**Your goal:**
Reproduce each of the rows below with every character unchanged, leaving out the pictures.
───── Data supplied ─────
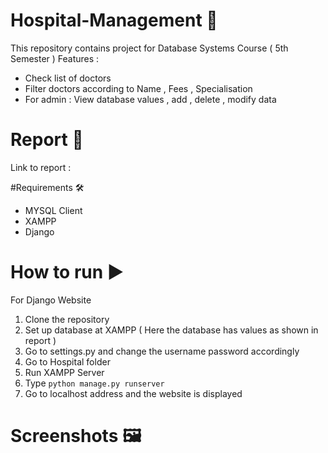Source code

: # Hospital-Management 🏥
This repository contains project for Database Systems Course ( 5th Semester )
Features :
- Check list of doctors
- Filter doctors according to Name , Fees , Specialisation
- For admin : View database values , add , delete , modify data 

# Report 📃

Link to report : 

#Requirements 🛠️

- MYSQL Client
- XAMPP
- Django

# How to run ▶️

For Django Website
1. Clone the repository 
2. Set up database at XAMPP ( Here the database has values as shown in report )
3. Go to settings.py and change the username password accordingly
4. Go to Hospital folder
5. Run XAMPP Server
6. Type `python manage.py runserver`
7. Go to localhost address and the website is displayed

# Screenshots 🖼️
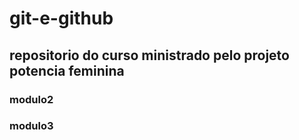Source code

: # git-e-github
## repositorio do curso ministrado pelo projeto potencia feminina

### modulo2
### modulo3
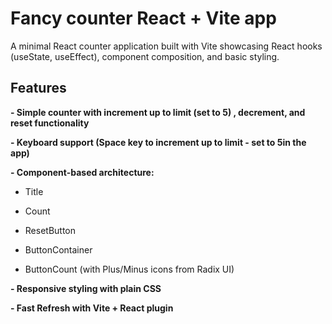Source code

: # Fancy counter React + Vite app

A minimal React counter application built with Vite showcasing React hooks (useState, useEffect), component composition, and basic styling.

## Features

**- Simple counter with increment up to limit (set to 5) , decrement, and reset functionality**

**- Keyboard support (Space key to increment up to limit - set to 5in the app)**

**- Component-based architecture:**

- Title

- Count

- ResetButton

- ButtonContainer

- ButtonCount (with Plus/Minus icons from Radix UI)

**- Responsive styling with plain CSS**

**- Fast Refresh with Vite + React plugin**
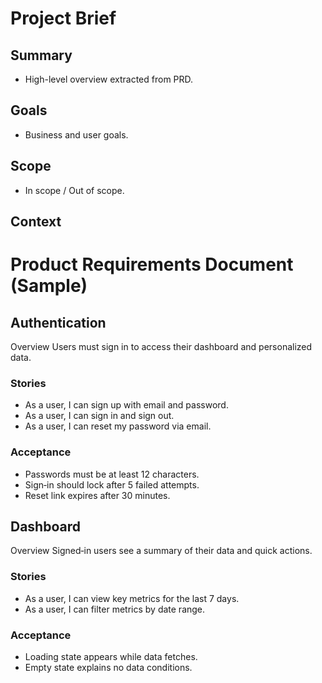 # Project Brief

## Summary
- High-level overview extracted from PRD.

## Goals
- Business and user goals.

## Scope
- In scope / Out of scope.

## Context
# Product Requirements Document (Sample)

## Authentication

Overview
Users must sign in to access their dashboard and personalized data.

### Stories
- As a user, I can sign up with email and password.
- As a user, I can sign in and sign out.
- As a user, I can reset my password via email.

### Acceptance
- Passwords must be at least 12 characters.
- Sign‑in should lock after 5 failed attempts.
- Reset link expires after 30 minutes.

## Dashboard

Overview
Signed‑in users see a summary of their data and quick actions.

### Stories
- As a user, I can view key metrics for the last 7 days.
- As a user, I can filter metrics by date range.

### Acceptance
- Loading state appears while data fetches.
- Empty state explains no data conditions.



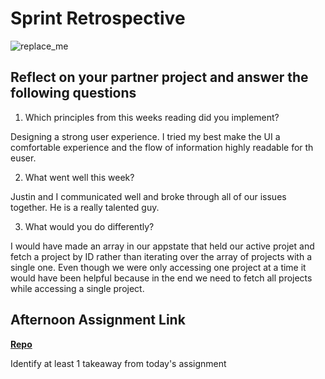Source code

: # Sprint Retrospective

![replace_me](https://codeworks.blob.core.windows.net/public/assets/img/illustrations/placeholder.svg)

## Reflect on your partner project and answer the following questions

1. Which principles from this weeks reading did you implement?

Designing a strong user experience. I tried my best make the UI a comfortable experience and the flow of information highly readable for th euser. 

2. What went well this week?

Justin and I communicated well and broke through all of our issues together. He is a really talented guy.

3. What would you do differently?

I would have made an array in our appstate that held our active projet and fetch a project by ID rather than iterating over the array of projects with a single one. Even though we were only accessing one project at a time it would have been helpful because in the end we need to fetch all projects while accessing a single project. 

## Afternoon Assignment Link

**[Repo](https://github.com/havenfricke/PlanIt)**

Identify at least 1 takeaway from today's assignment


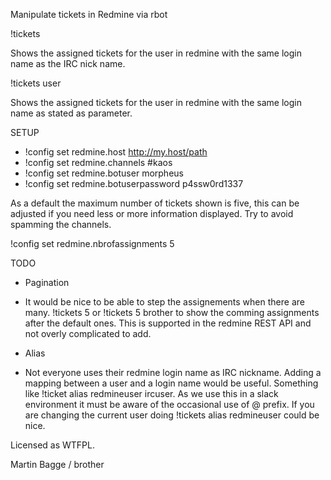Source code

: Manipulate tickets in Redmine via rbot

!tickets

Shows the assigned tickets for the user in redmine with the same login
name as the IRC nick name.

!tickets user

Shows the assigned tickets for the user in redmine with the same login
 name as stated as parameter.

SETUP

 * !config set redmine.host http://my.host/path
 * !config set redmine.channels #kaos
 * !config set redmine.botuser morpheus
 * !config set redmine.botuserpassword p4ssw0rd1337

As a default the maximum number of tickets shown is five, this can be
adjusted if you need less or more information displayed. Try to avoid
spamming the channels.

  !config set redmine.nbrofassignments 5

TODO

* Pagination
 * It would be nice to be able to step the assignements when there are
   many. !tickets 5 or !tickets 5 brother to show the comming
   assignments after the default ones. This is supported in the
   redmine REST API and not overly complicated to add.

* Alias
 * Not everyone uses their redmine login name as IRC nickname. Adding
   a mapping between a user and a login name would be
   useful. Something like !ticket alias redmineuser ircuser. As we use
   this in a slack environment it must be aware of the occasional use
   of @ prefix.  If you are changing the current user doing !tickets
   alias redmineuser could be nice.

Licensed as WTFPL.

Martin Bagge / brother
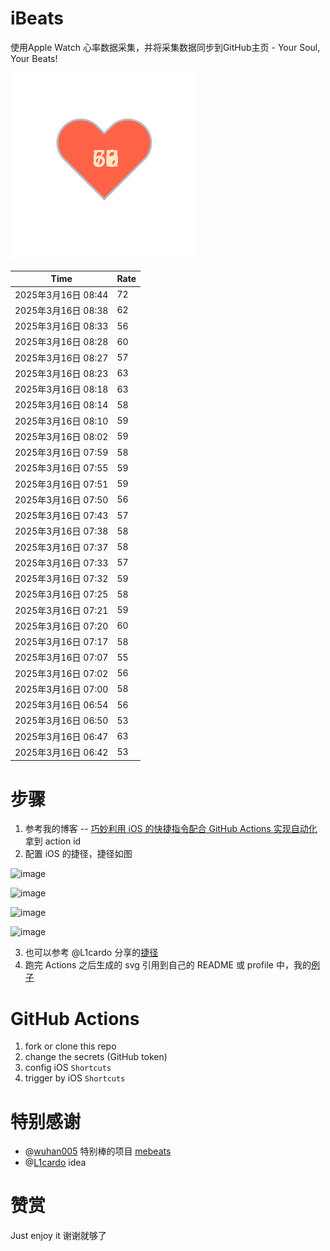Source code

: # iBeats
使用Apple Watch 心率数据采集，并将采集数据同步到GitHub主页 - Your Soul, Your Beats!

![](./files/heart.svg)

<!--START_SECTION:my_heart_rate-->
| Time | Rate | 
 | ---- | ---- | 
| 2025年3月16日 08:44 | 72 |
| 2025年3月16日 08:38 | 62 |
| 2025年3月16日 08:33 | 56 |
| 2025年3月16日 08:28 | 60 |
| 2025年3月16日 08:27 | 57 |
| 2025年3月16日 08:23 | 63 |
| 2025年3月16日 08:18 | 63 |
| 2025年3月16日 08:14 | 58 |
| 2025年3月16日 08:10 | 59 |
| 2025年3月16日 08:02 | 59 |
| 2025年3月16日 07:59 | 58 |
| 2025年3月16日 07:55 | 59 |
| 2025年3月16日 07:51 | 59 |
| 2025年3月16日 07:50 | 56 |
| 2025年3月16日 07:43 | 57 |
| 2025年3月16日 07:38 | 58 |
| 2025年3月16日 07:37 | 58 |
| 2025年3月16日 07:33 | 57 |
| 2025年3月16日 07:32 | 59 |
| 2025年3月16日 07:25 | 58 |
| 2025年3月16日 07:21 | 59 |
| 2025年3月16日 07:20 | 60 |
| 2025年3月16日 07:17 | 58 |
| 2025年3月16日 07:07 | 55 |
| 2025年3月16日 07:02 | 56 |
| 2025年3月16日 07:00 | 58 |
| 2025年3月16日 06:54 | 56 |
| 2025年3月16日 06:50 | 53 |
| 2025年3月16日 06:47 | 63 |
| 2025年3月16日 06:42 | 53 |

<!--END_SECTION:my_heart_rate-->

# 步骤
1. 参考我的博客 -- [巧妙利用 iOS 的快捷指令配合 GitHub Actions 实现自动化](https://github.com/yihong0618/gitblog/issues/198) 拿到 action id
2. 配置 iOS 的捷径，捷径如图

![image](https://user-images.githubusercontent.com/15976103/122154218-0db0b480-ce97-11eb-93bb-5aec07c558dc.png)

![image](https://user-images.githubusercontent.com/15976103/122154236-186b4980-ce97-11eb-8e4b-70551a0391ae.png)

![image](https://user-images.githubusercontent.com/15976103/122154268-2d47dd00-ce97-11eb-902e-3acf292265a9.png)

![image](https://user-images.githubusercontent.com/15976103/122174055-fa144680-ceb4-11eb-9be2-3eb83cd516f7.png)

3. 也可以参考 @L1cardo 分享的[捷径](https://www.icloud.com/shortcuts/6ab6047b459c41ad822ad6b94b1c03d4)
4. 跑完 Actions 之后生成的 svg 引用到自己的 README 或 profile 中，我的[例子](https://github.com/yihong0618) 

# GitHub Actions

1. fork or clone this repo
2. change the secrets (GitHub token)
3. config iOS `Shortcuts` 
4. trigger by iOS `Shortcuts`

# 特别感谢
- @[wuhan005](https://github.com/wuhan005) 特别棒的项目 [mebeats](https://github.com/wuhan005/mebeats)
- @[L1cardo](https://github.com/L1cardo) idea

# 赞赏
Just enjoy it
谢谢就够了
─────
**Solved exercise:**
Source code

: # Hospital-Management 🏥
This repository contains project for Database Systems Course ( 5th Semester )
Features :
- Check list of doctors
- Filter doctors according to Name , Fees , Specialisation
- For admin : View database values , add , delete , modify data 

# Report 📃

Link to report : 

#Requirements 🛠️

- MYSQL Client
- XAMPP
- Django

# How to run ▶️

For Django Website
1. Clone the repository 
2. Set up database at XAMPP ( Here the database has values as shown in report )
3. Go to settings.py and change the username password accordingly
4. Go to Hospital folder
5. Run XAMPP Server
6. Type `python manage.py runserver`
7. Go to localhost address and the website is displayed

# Screenshots 🖼️
Source code

: # git-e-github
## repositorio do curso ministrado pelo projeto potencia feminina

### modulo2
### modulo3
Source code

: # Fancy counter React + Vite app

A minimal React counter application built with Vite showcasing React hooks (useState, useEffect), component composition, and basic styling.

## Features

**- Simple counter with increment up to limit (set to 5) , decrement, and reset functionality**

**- Keyboard support (Space key to increment up to limit - set to 5in the app)**

**- Component-based architecture:**

- Title

- Count

- ResetButton

- ButtonContainer

- ButtonCount (with Plus/Minus icons from Radix UI)

**- Responsive styling with plain CSS**

**- Fast Refresh with Vite + React plugin**
 # Project Brief

## Summary
- High-level overview extracted from PRD.

## Goals
- Business and user goals.

## Scope
- In scope / Out of scope.

## Context
# Product Requirements Document (Sample)

## Authentication

Overview
Users must sign in to access their dashboard and personalized data.

### Stories
- As a user, I can sign up with email and password.
- As a user, I can sign in and sign out.
- As a user, I can reset my password via email.

### Acceptance
- Passwords must be at least 12 characters.
- Sign‑in should lock after 5 failed attempts.
- Reset link expires after 30 minutes.

## Dashboard

Overview
Signed‑in users see a summary of their data and quick actions.

### Stories
- As a user, I can view key metrics for the last 7 days.
- As a user, I can filter metrics by date range.

### Acceptance
- Loading state appears while data fetches.
- Empty state explains no data conditions.



Source code

: # Sprint Retrospective

![replace_me](https://codeworks.blob.core.windows.net/public/assets/img/illustrations/placeholder.svg)

## Reflect on your partner project and answer the following questions

1. Which principles from this weeks reading did you implement?

Designing a strong user experience. I tried my best make the UI a comfortable experience and the flow of information highly readable for th euser. 

2. What went well this week?

Justin and I communicated well and broke through all of our issues together. He is a really talented guy.

3. What would you do differently?

I would have made an array in our appstate that held our active projet and fetch a project by ID rather than iterating over the array of projects with a single one. Even though we were only accessing one project at a time it would have been helpful because in the end we need to fetch all projects while accessing a single project. 

## Afternoon Assignment Link

**[Repo](https://github.com/havenfricke/PlanIt)**

Identify at least 1 takeaway from today's assignment


Source code

: Manipulate tickets in Redmine via rbot

!tickets

Shows the assigned tickets for the user in redmine with the same login
name as the IRC nick name.

!tickets user

Shows the assigned tickets for the user in redmine with the same login
 name as stated as parameter.

SETUP

 * !config set redmine.host http://my.host/path
 * !config set redmine.channels #kaos
 * !config set redmine.botuser morpheus
 * !config set redmine.botuserpassword p4ssw0rd1337

As a default the maximum number of tickets shown is five, this can be
adjusted if you need less or more information displayed. Try to avoid
spamming the channels.

  !config set redmine.nbrofassignments 5

TODO

* Pagination
 * It would be nice to be able to step the assignements when there are
   many. !tickets 5 or !tickets 5 brother to show the comming
   assignments after the default ones. This is supported in the
   redmine REST API and not overly complicated to add.

* Alias
 * Not everyone uses their redmine login name as IRC nickname. Adding
   a mapping between a user and a login name would be
   useful. Something like !ticket alias redmineuser ircuser. As we use
   this in a slack environment it must be aware of the occasional use
   of @ prefix.  If you are changing the current user doing !tickets
   alias redmineuser could be nice.

Licensed as WTFPL.

Martin Bagge / brother
Source code

: # iBeats
使用Apple Watch 心率数据采集，并将采集数据同步到GitHub主页 - Your Soul, Your Beats!

![](./files/heart.svg)

<!--START_SECTION:my_heart_rate-->
| Time | Rate | 
 | ---- | ---- | 
| 2025年3月16日 08:44 | 72 |
| 2025年3月16日 08:38 | 62 |
| 2025年3月16日 08:33 | 56 |
| 2025年3月16日 08:28 | 60 |
| 2025年3月16日 08:27 | 57 |
| 2025年3月16日 08:23 | 63 |
| 2025年3月16日 08:18 | 63 |
| 2025年3月16日 08:14 | 58 |
| 2025年3月16日 08:10 | 59 |
| 2025年3月16日 08:02 | 59 |
| 2025年3月16日 07:59 | 58 |
| 2025年3月16日 07:55 | 59 |
| 2025年3月16日 07:51 | 59 |
| 2025年3月16日 07:50 | 56 |
| 2025年3月16日 07:43 | 57 |
| 2025年3月16日 07:38 | 58 |
| 2025年3月16日 07:37 | 58 |
| 2025年3月16日 07:33 | 57 |
| 2025年3月16日 07:32 | 59 |
| 2025年3月16日 07:25 | 58 |
| 2025年3月16日 07:21 | 59 |
| 2025年3月16日 07:20 | 60 |
| 2025年3月16日 07:17 | 58 |
| 2025年3月16日 07:07 | 55 |
| 2025年3月16日 07:02 | 56 |
| 2025年3月16日 07:00 | 58 |
| 2025年3月16日 06:54 | 56 |
| 2025年3月16日 06:50 | 53 |
| 2025年3月16日 06:47 | 63 |
| 2025年3月16日 06:42 | 53 |

<!--END_SECTION:my_heart_rate-->

# 步骤
1. 参考我的博客 -- [巧妙利用 iOS 的快捷指令配合 GitHub Actions 实现自动化](https://github.com/yihong0618/gitblog/issues/198) 拿到 action id
2. 配置 iOS 的捷径，捷径如图

![image](https://user-images.githubusercontent.com/15976103/122154218-0db0b480-ce97-11eb-93bb-5aec07c558dc.png)

![image](https://user-images.githubusercontent.com/15976103/122154236-186b4980-ce97-11eb-8e4b-70551a0391ae.png)

![image](https://user-images.githubusercontent.com/15976103/122154268-2d47dd00-ce97-11eb-902e-3acf292265a9.png)

![image](https://user-images.githubusercontent.com/15976103/122174055-fa144680-ceb4-11eb-9be2-3eb83cd516f7.png)

3. 也可以参考 @L1cardo 分享的[捷径](https://www.icloud.com/shortcuts/6ab6047b459c41ad822ad6b94b1c03d4)
4. 跑完 Actions 之后生成的 svg 引用到自己的 README 或 profile 中，我的[例子](https://github.com/yihong0618) 

# GitHub Actions

1. fork or clone this repo
2. change the secrets (GitHub token)
3. config iOS `Shortcuts` 
4. trigger by iOS `Shortcuts`

# 特别感谢
- @[wuhan005](https://github.com/wuhan005) 特别棒的项目 [mebeats](https://github.com/wuhan005/mebeats)
- @[L1cardo](https://github.com/L1cardo) idea

# 赞赏
Just enjoy it
谢谢就够了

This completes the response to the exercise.